Resignado le agradecí la información.

 

Recambié el neumático y me dispuse a encontrar hospedaje ya que el camping del lugar se encontraba a varios kilómetros de allí y a su alrededor no había nada. Necesitaba descansar bien para salir lo antes posible la mañana del día siguiente; desarmar la carpa y cargas los equipos en la bicicleta me lleva un buen rato.

 

Encontré albergue en una “pensión estudiantil”. ¡Que mal concepto tiene de los estudiantes el propietario del lugar! Pareciese ser que “estudiantil” es sinónimo de “mala muerte”.

 

Y yo que pensé que en Huaco todo estaba hecho “así no mas” Mi nuevo hospedaje superaba notablemente la expresión antedicha.

 

 

 

El barral de las cortinas estaba sostenido por las ventanas, así que ni se te ocurra abrir las ventanas. En el baño existe una sola manivela para 4 canillas.

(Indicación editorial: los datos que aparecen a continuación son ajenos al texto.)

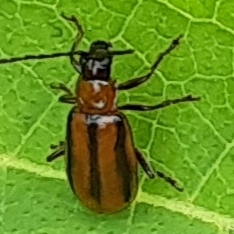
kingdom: Animalia
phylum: Arthropoda
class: Insecta
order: Coleoptera
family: Chrysomelidae
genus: Diabrotica
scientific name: Diabrotica virgifera
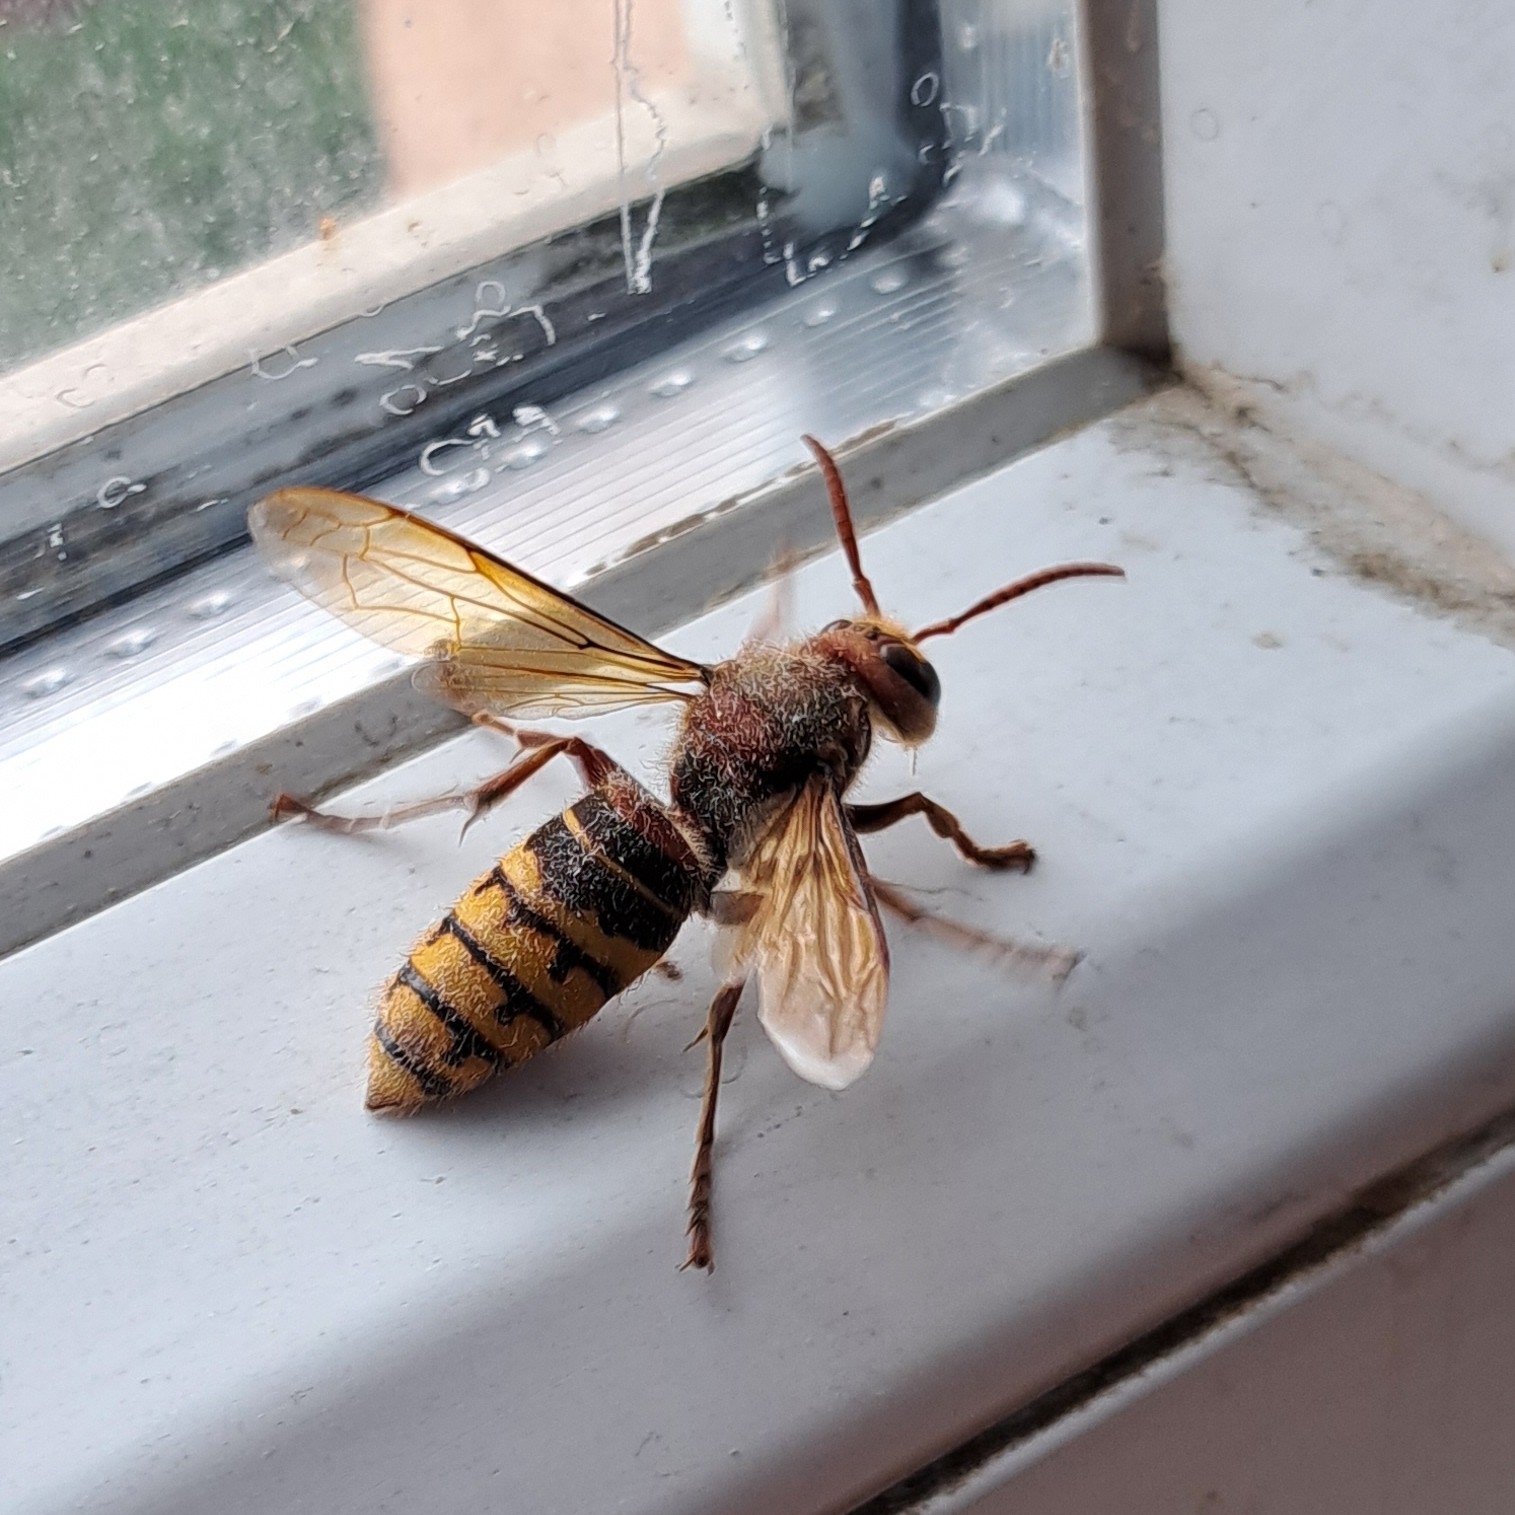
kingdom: Animalia
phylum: Arthropoda
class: Insecta
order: Hymenoptera
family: Vespidae
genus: Vespa
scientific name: Vespa crabro
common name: Hornet
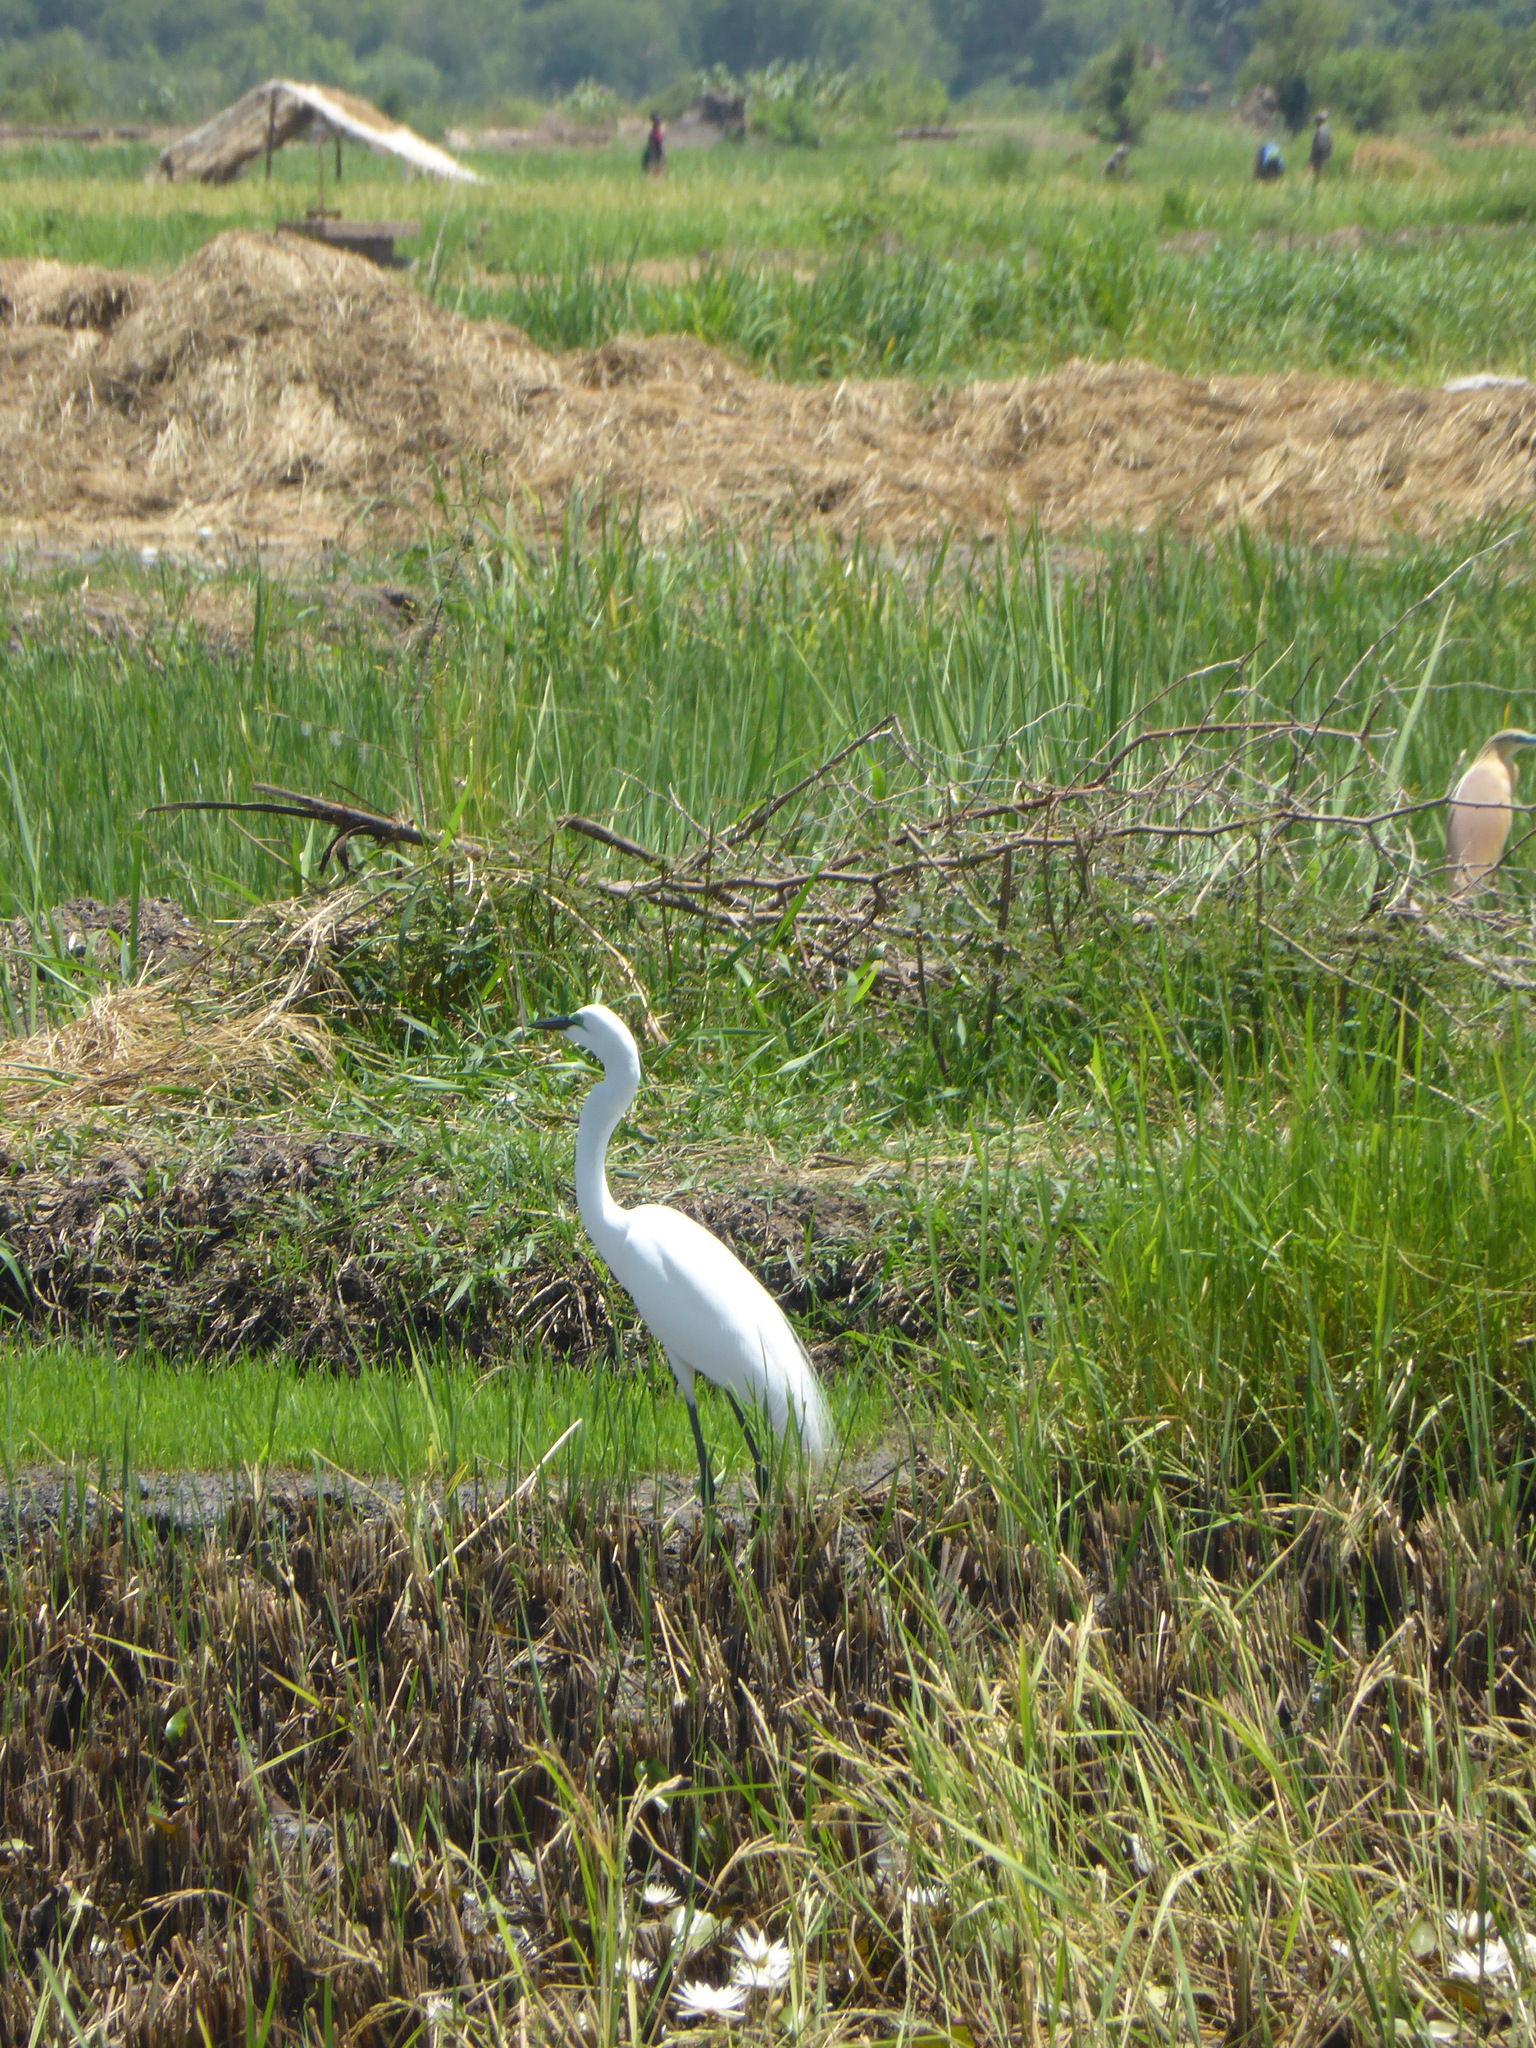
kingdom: Animalia
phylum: Chordata
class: Aves
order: Pelecaniformes
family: Ardeidae
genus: Ardea
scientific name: Ardea alba
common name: Great egret
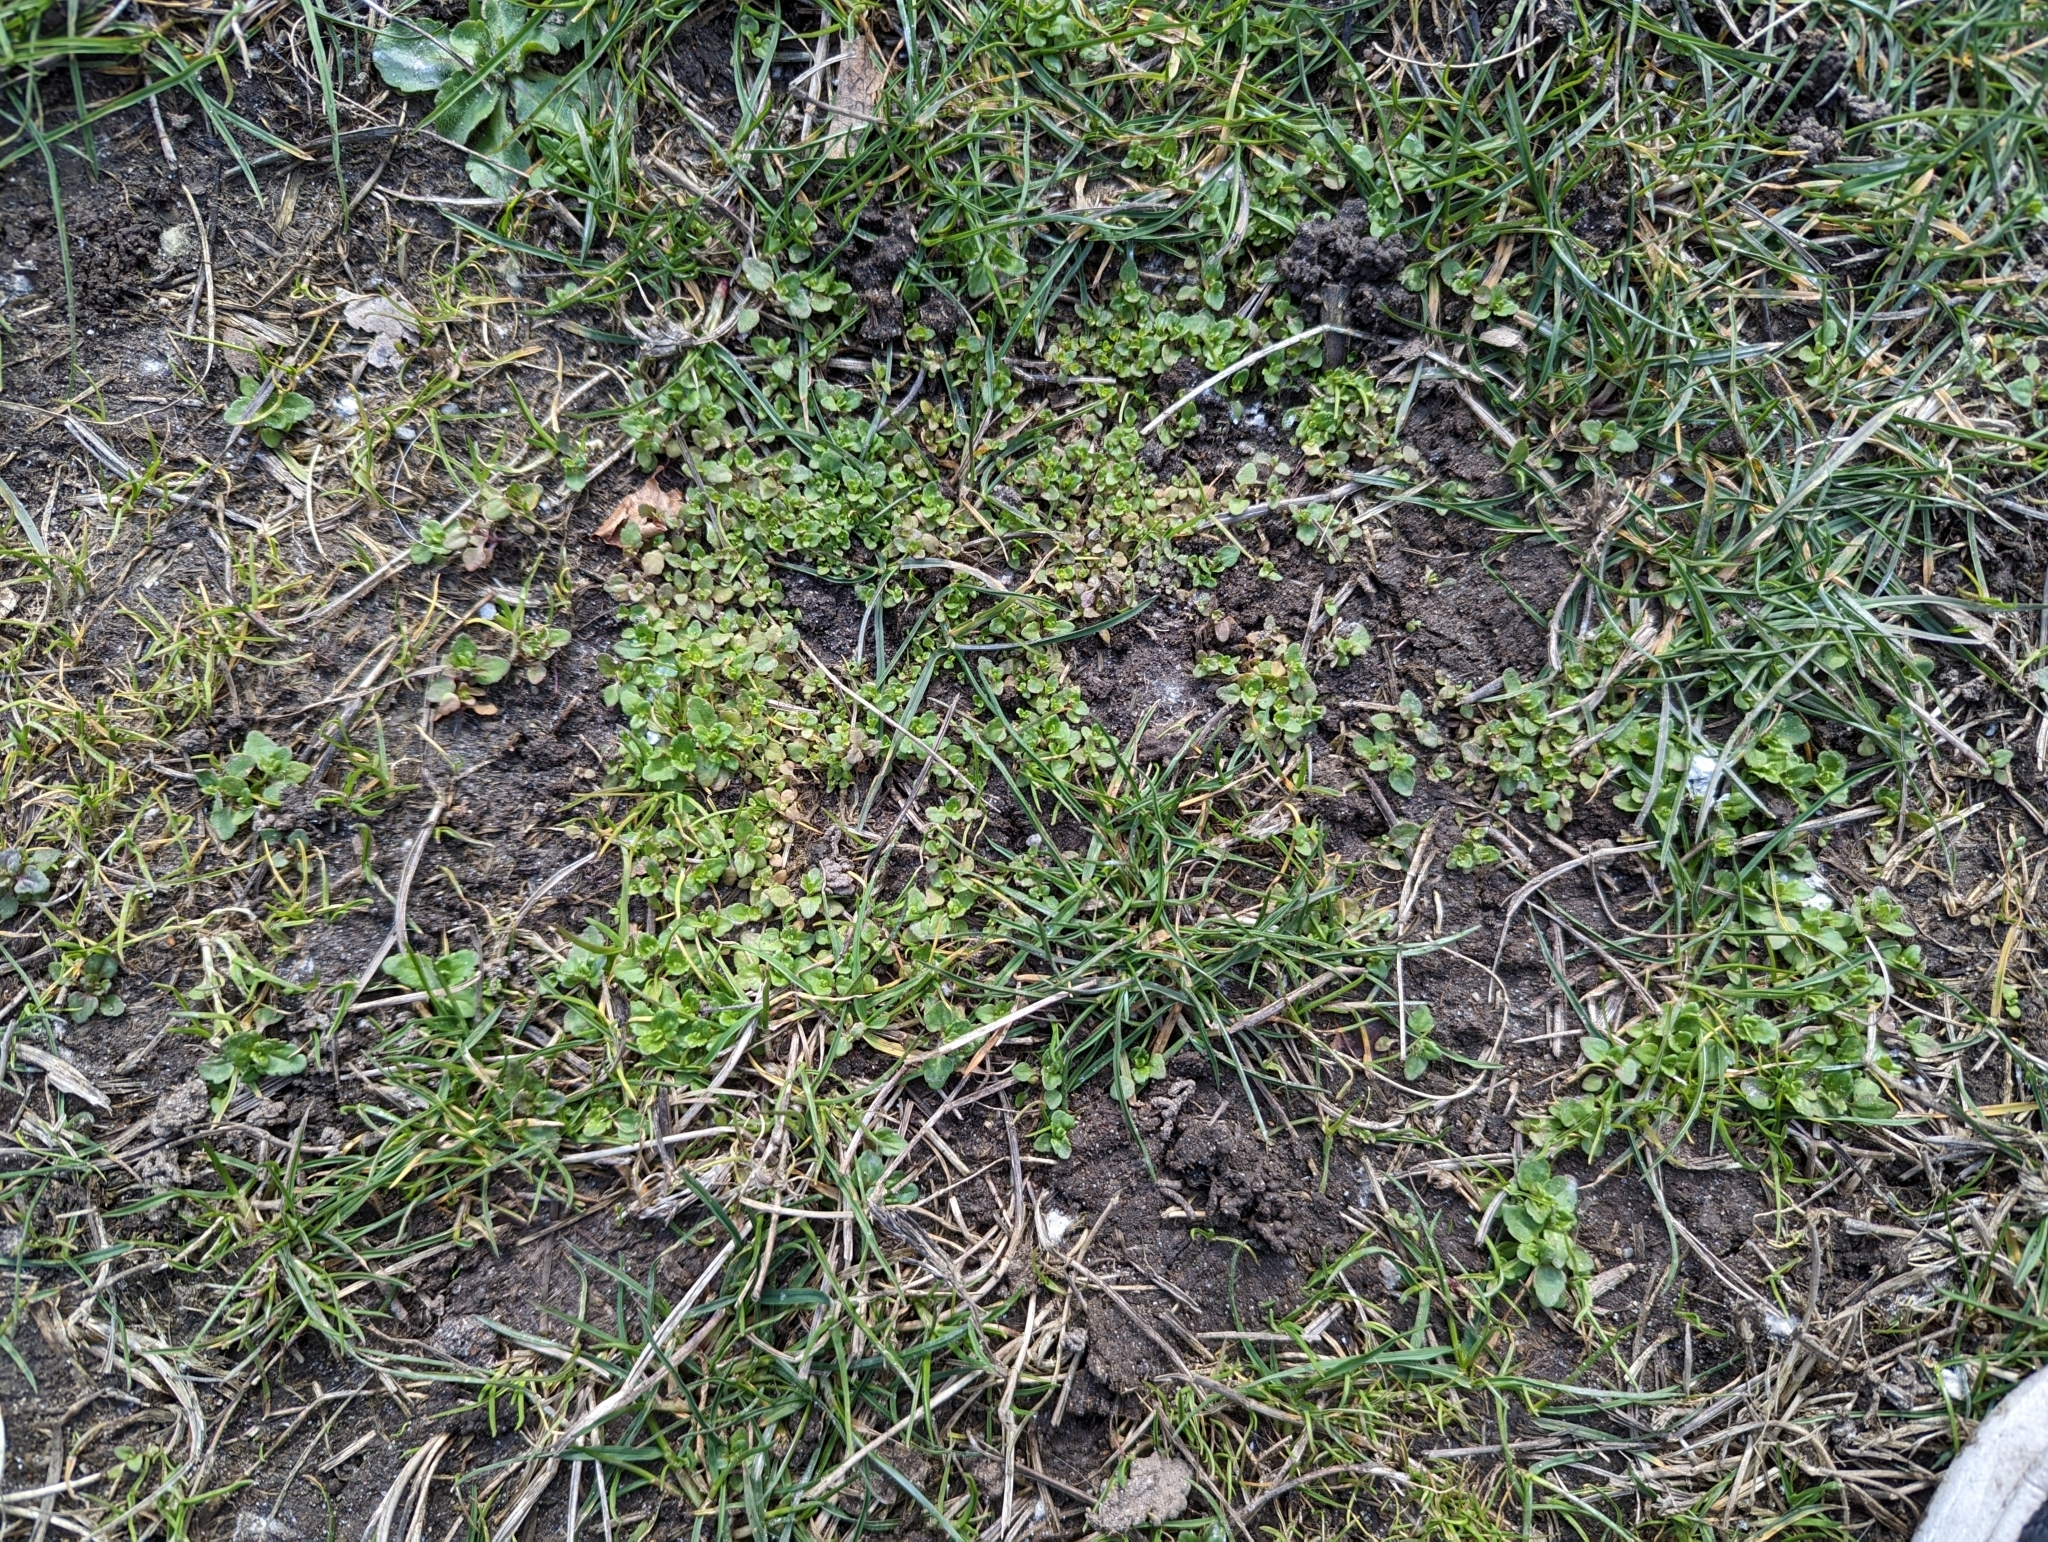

No hay toma corrientes, ni hablar de ventilador. Accionar las teclas de la indigente iluminación daba escalofríos, me despedía del mundo antes de encender o apagar la luz.

 

Las sabanas aparentan tener apenas 5 usos…sin haber sido lavadas.

 

Como no podía ser de otra manera, las llaves de la puerta entran al revés.

 

El baño no tiene espejo, en su lugar se encuentra un oxidado vidrio que al mirarlo devuelve la imagen de alguien que desconozco. Q va ser … es solo por una noche.

 

Hace 19 noches que vengo durmiendo en un gran zoológico de ambientes.

 

Con la conclusión de que algo estaba mal en la CUBIERTA TRASERA  de la bicicleta, encaro hacia una tienda del rubro para comprar una nueva, más parches y lubricante para la cadena de transmisión.

 

Terminé con mi oficio de mecánico reparador y salí a dar una vuelta por ahí.

 

“Tres tristes pinchaduras.”

La ciudad me gustó mucho, no se muy bien por que, tal vez porque se respiraba aires de viernes (aunque yo ya haya perdido noción del calendario)

 

Inevitablemente SIEMPRE a dos cuadras de donde me hospedo, en cualquier lado, se encuentra la plaza central.

 

Jachal es una ciudad monumental, dando un vistazo a su plaza me di cuenta de ello. Le han hecho monumento a todo:

 

A

San Martín

Güemes

Colón

Sarmiento

el jubilado

el Inmigrante

las madres

los artesanos

el gaucho

el mate

el bombo y a la guitarra

el Cabildo

la cacerola (en serio)

el agua ya que también había una fuente.

 

Y a muchas cosas más

 

Todos estos monumentos se encontraban amontonados en la plaza central entre gran variedad de árboles y plantas.

 

Me instalé en el monumento a no me acuerdo quien justo en el medio de la plaza y hacia de las mías con la compu mientras la gente que pasaba por ahí miraba como extrañada, mi aspecto y a la pequeña máquina portátil. Parece ser que no están acostumbrados a ver ninguno de los dos aparatos.

 

La noche me encontró chateando entre ravioles y tinto.

 

Cuando regreso a mi madriguera detecto que la rueda trasera estaba baja. Realicé el recambio con la agilidad de un experto y me fui a dormir con la esperanza de encontrarla inflada a la mañana siguiente.